My historical books are very different in mood from this book—they are
written in third person, they are very steamy,
they’re all set in 18th-century England, and while they have a lot
of humor and swoonery, they’re more politically pointed. (The vibe shift is why
I decided to publish under a different name.)
From a writing perspective, historicals require a lot more research and
I find that in writing them, I’m more focused on subverting tropes and being in
conversation with the long history of the sub-genre, which is evolving very
quickly and in an exciting way.

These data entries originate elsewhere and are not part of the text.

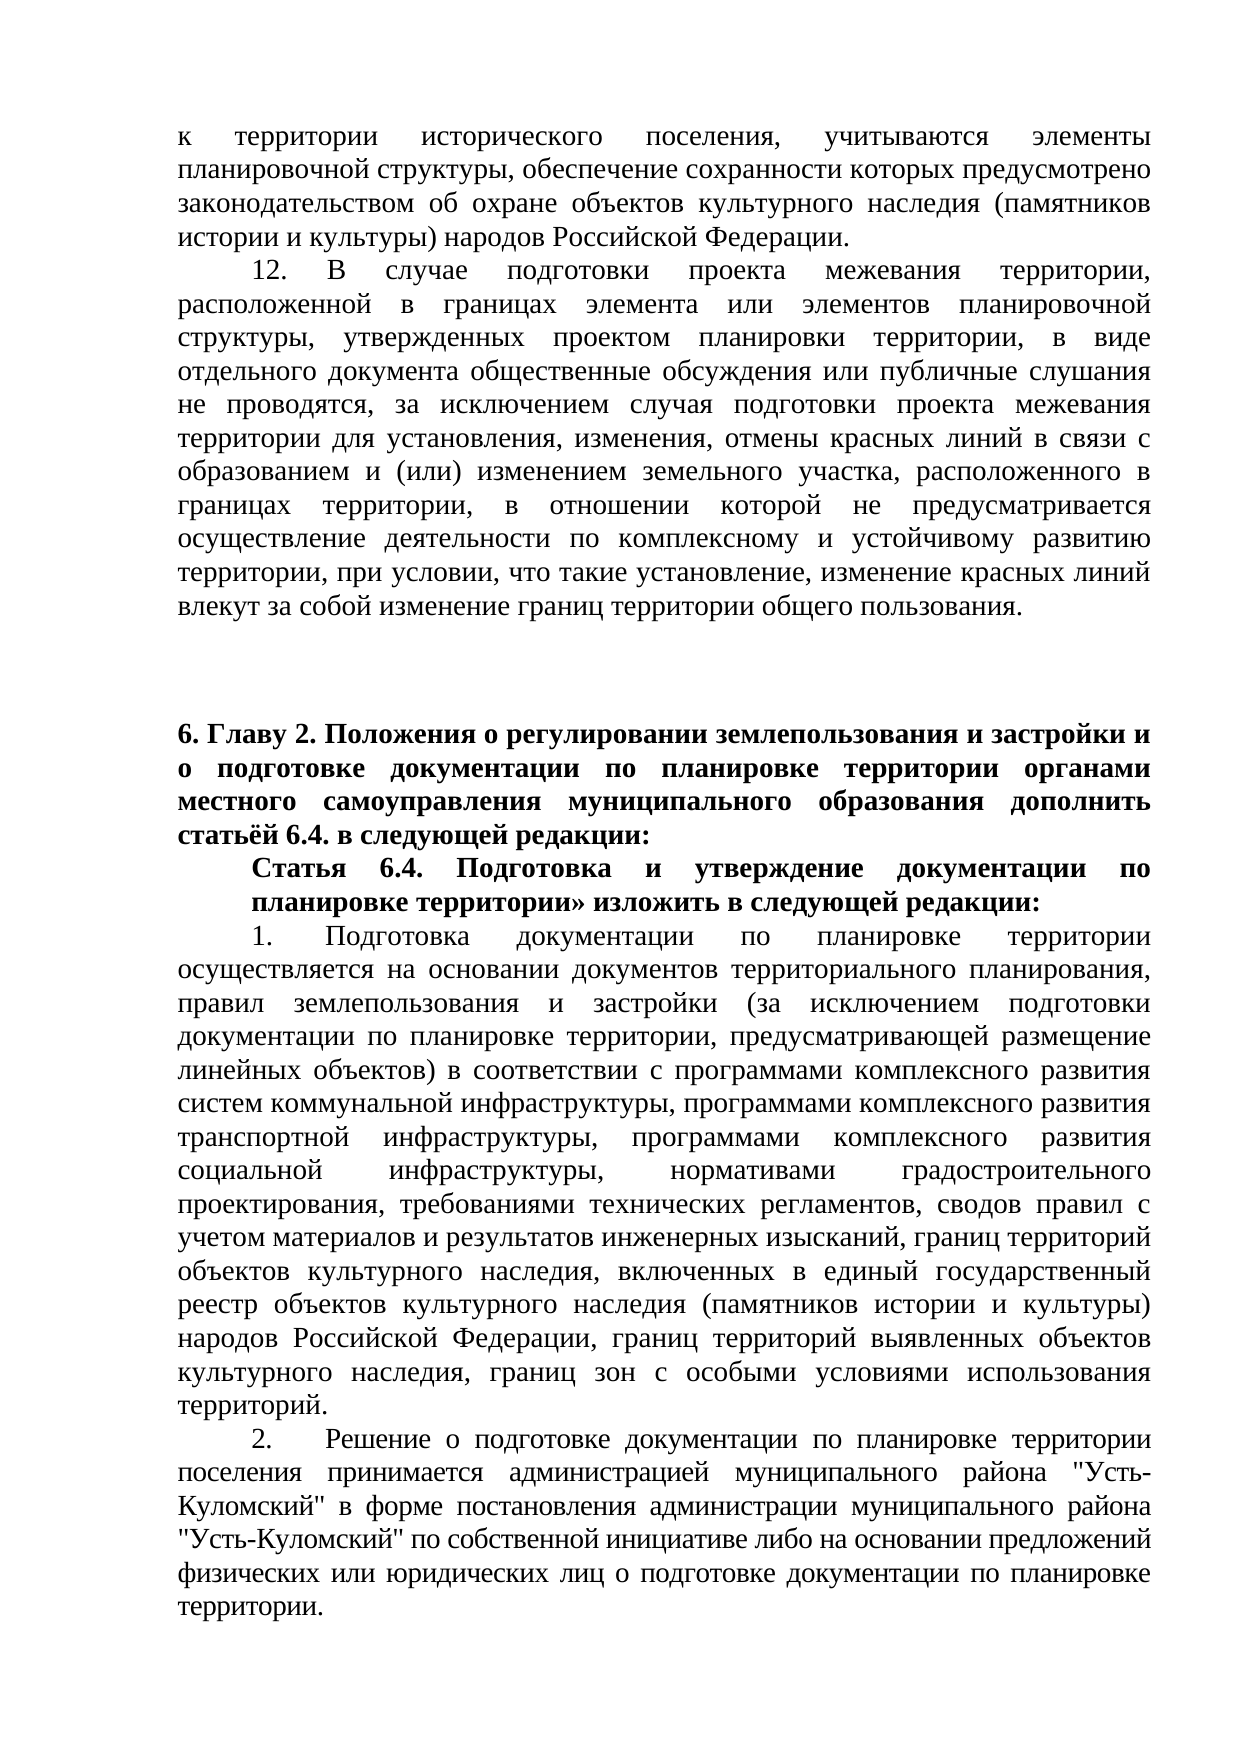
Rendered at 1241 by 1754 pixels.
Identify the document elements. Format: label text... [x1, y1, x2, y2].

list Подготовка документации по планировке территории осуществляется на основании документов территориального планирования, правил землепользования и застройки (за исключением подготовки документации по планировке территории, предусматривающей размещение линейных объектов) в соответствии с программами комплексного развития систем коммунальной инфраструктуры, программами комплексного развития транспортной инфраструктуры, программами комплексного развития социальной инфраструктуры, нормативами градостроительного проектирования, требованиями технических регламентов, сводов правил с учетом материалов и результатов инженерных изысканий, границ территорий объектов культурного наследия, включенных в единый государственный реестр объектов культурного наследия (памятников истории и культуры) народов Российской Федерации, границ территорий выявленных объектов культурного наследия, границ зон с особыми условиями использования территорий. [177, 918, 1152, 1421]
list Решение о подготовке документации по планировке территории поселения принимается администрацией муниципального района "Усть-Куломский" в форме постановления администрации муниципального района "Усть-Куломский" по собственной инициативе либо на основании предложений физических или юридических лиц о подготовке документации по планировке территории. [177, 1421, 1152, 1622]
list Статья 6.4. Подготовка и утверждение документации по планировке территории» изложить в следующей редакции: [251, 851, 1152, 918]
text 12. В случае подготовки проекта межевания территории, расположенной в границах элемента или элементов планировочной структуры, утвержденных проектом планировки территории, в виде отдельного документа общественные обсуждения или публичные слушания не проводятся, за исключением случая подготовки проекта межевания территории для установления, изменения, отмены красных линий в связи с образованием и (или) изменением земельного участка, расположенного в границах территории, в отношении которой не предусматривается осуществление деятельности по комплексному и устойчивому развитию территории, при условии, что такие установление, изменение красных линий влекут за собой изменение границ территории общего пользования. [177, 252, 1152, 621]
text 6. Главу 2. Положения о регулировании землепользования и застройки и о подготовке документации по планировке территории органами местного самоуправления муниципального образования дополнить статьёй 6.4. в следующей редакции: [177, 716, 1152, 851]
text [177, 118, 1152, 252]
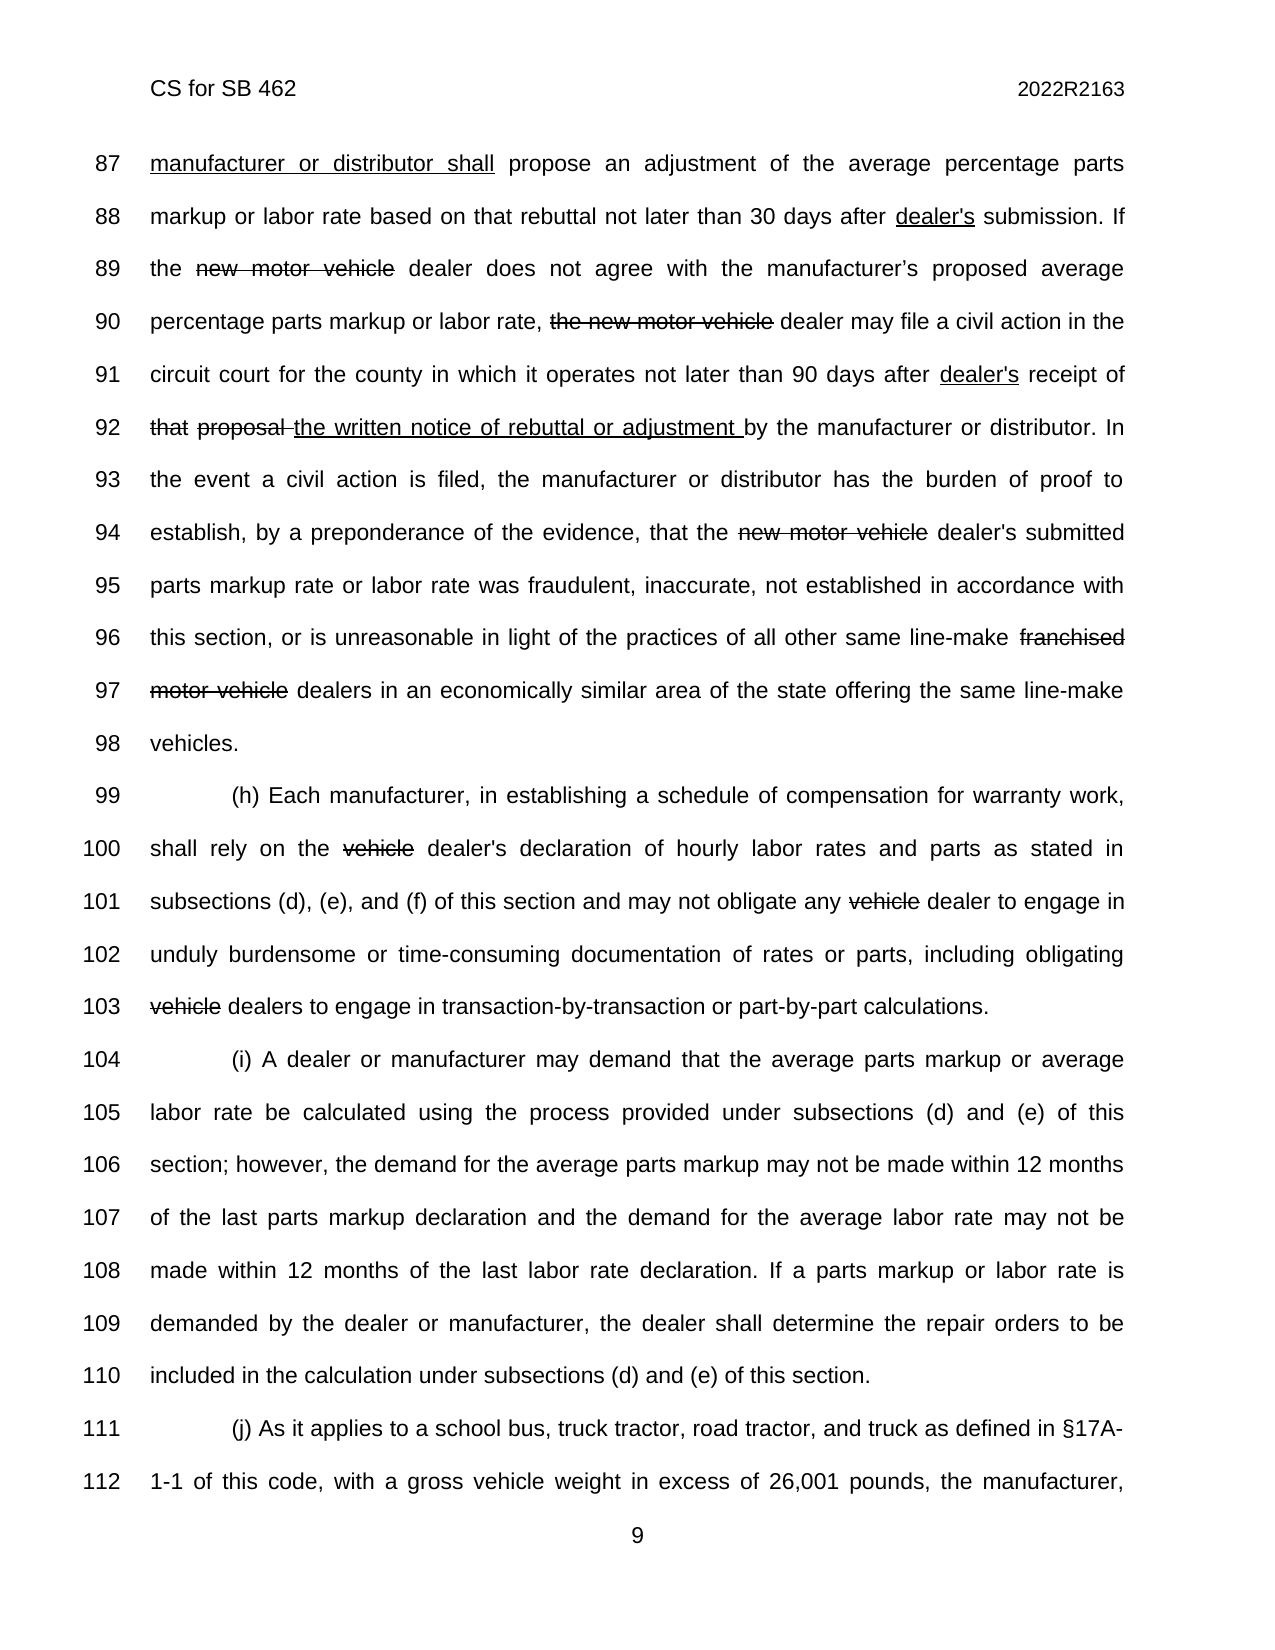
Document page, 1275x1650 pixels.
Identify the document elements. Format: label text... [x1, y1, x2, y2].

text (h) Each manufacturer, in establishing a schedule of compensation for warranty work, shall rely on the vehicle dealer's declaration of hourly labor rates and parts as stated in subsections (d), (e), and (f) of this section and may not obligate any vehicle dealer to engage in unduly burdensome or time-consuming documentation of rates or parts, including obligating vehicle dealers to engage in transaction-by-transaction or part-by-part calculations. [150, 782, 1125, 1020]
text (i) A dealer or manufacturer may demand that the average parts markup or average labor rate be calculated using the process provided under subsections (d) and (e) of this section; however, the demand for the average parts markup may not be made within 12 months of the last parts markup declaration and the demand for the average labor rate may not be made within 12 months of the last labor rate declaration. If a parts markup or labor rate is demanded by the dealer or manufacturer, the dealer shall determine the repair orders to be included in the calculation under subsections (d) and (e) of this section. [150, 1046, 1125, 1389]
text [150, 1415, 1125, 1494]
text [150, 150, 1125, 756]
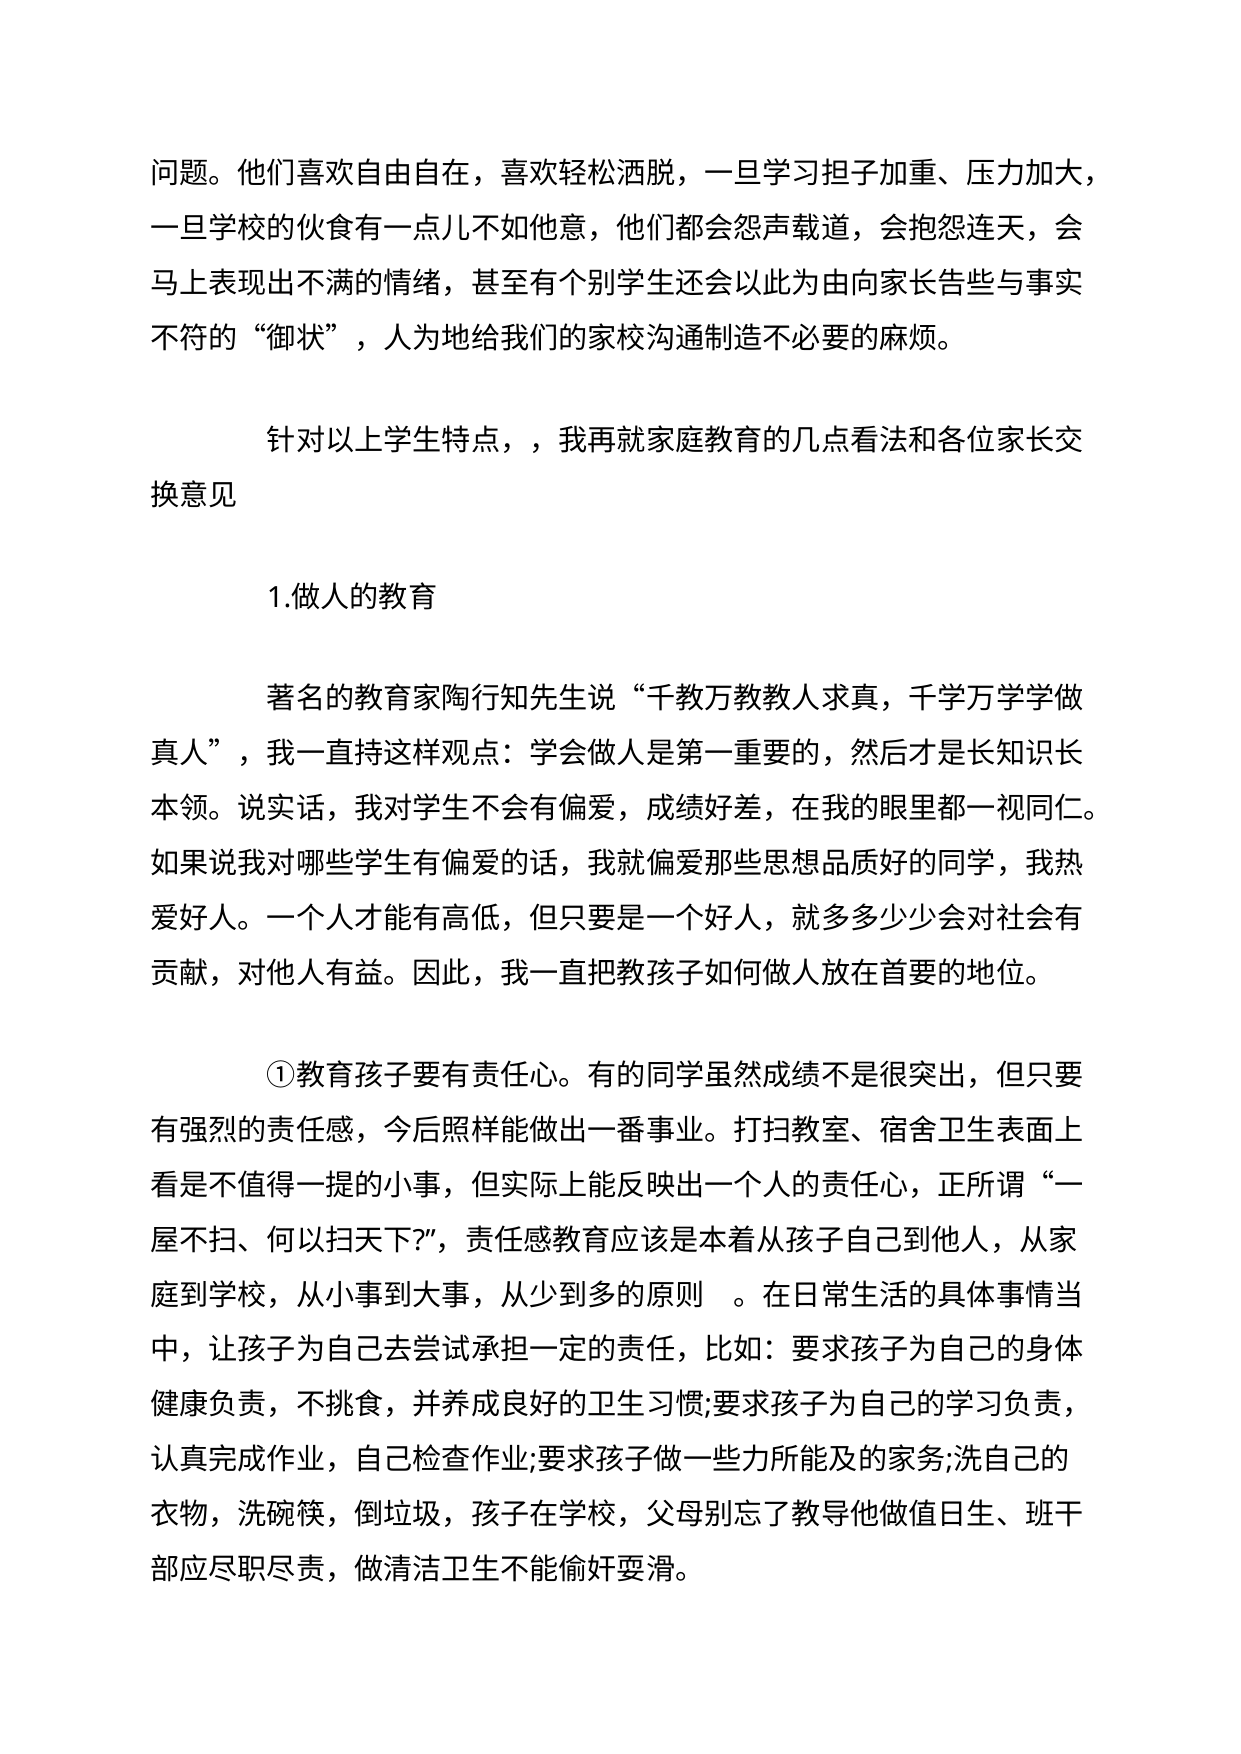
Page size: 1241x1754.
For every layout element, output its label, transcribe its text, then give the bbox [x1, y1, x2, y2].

I’m also very focused on reflecting the
political moment of the time in those books—spotlighting people who were
challenging cultural mores, fighting for expanded rights and pushing forward
progressive values.
In contrast, I like my rom-coms to be more bubbly and hilarious with big
fun set pieces and splashy locales, and to write them in first-person so we
feel very close to the characters’ brains and emotions as they are falling in
love.
Q: Can you tell us a little about
your writing routine? Where and when do you most like to write?
A: I usually write from about noon to five or six, always on my tattered
living room couch, and always with my cat and a selection of about five
beverages nearby. But I’m not a “MUST WRITE EVERY DAY” type of writer…I tend to
follow my creative impulses. If there’s a day I don’t feel like writing I don’t
stress about it (unless I’m on deadline) because I feel like my brain probably
needs a break to do background work. (Rebecca Solnit once wrote “writing is not
typing” and I firmly believe this to be gospel.) And if I feel like holing up
for an entire weekend and downloading my whole brain into my laptop, I jump on
the opportunity to follow the muse.
Q: Lastly, we have to ask – what
are you working on next?
A: I’m working
on my next rom-com! Without saying too much, it’s about two people who
absolutely despise cruises who are dragged aboard a luxury Caribbean cruise
catering to a “mature” clientele for two weeks. I went on a similar cruise to
research it, so it’s filled with true-to-life set pieces—swimming with pigs,
Sinatra impersonators, “cruise ambassadors” paid to ballroom dance with the
single ladies, copious buffets—not to mention lots of steamy forced proximity
from our two characters and a big plot twist. It’s been a blast to write.